Dataset items
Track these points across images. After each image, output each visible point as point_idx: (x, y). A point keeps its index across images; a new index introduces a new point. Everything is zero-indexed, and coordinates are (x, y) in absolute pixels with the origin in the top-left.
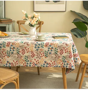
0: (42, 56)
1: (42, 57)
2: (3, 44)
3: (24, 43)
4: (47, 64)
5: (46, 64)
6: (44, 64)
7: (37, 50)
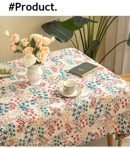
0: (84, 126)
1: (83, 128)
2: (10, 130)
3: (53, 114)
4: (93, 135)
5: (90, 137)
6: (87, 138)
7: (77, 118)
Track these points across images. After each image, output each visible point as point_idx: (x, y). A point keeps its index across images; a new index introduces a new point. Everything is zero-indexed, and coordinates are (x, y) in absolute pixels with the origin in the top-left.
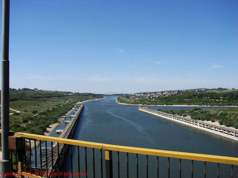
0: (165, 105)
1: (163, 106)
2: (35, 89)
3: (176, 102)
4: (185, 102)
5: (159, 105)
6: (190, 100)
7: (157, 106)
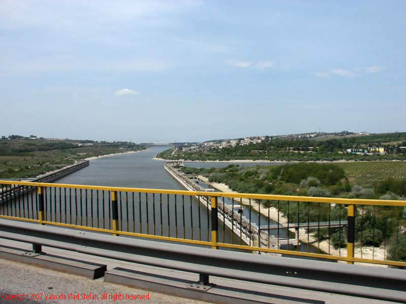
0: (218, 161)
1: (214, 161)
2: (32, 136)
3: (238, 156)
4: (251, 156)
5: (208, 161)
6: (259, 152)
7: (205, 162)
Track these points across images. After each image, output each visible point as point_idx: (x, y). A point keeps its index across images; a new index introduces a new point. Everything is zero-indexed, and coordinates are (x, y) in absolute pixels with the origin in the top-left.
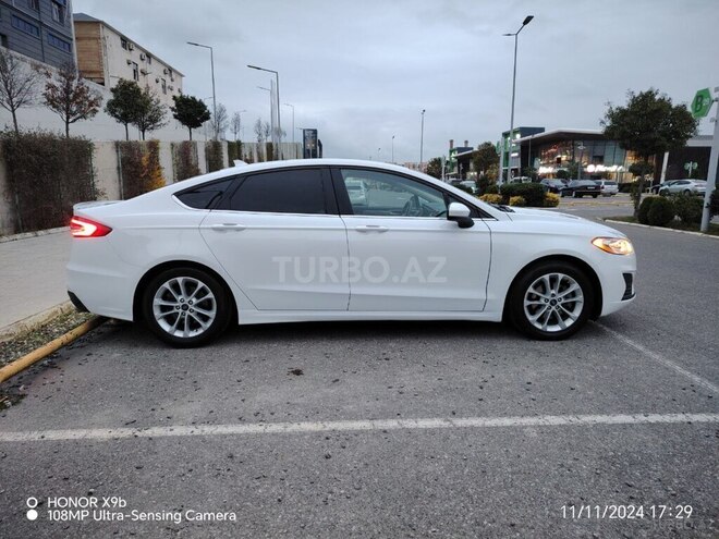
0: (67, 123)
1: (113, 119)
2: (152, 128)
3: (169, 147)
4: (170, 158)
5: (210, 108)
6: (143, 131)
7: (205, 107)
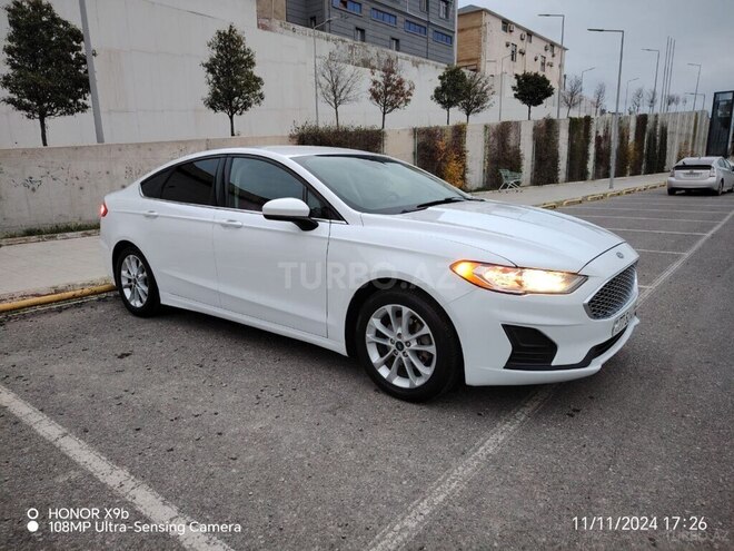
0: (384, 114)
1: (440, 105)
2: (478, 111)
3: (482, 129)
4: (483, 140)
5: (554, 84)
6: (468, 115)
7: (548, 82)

(TASK PROMPT)
Up to and including the line that contains "6: (143, 131)", print the records above exactly from their first line, without any pictures.

(RESPONSE BOX)
Track these points across images. After each image, output each visible point as point_idx: (x, y). A point keeps its index across images; a new index introduces a new point. Everything is zero-indexed, and coordinates are (x, y) in absolute pixels with the origin in the top-left.
0: (42, 56)
1: (42, 57)
2: (3, 44)
3: (24, 43)
4: (47, 64)
5: (46, 64)
6: (44, 64)
7: (37, 50)
0: (84, 126)
1: (83, 128)
2: (10, 130)
3: (53, 114)
4: (93, 135)
5: (90, 137)
6: (87, 138)
7: (77, 118)
Track these points across images. After each image, output each visible point as point_idx: (x, y). A point keeps its index across images; a new index introduces a new point. Everything is zero-indexed, and coordinates are (x, y) in absolute pixels with the origin in the top-left.
0: (165, 105)
1: (163, 106)
2: (35, 89)
3: (176, 102)
4: (185, 102)
5: (159, 105)
6: (190, 100)
7: (157, 106)
0: (218, 161)
1: (214, 161)
2: (32, 136)
3: (238, 156)
4: (251, 156)
5: (208, 161)
6: (259, 152)
7: (205, 162)
Track these points across images. After each image, output each visible point as point_idx: (x, y). A point keeps its index across images; a new index introduces a new point. Everything is zero-indexed, and coordinates are (x, y) in absolute pixels with the origin in the top-left.
0: (67, 123)
1: (113, 119)
2: (152, 128)
3: (169, 147)
4: (170, 158)
5: (210, 108)
6: (143, 131)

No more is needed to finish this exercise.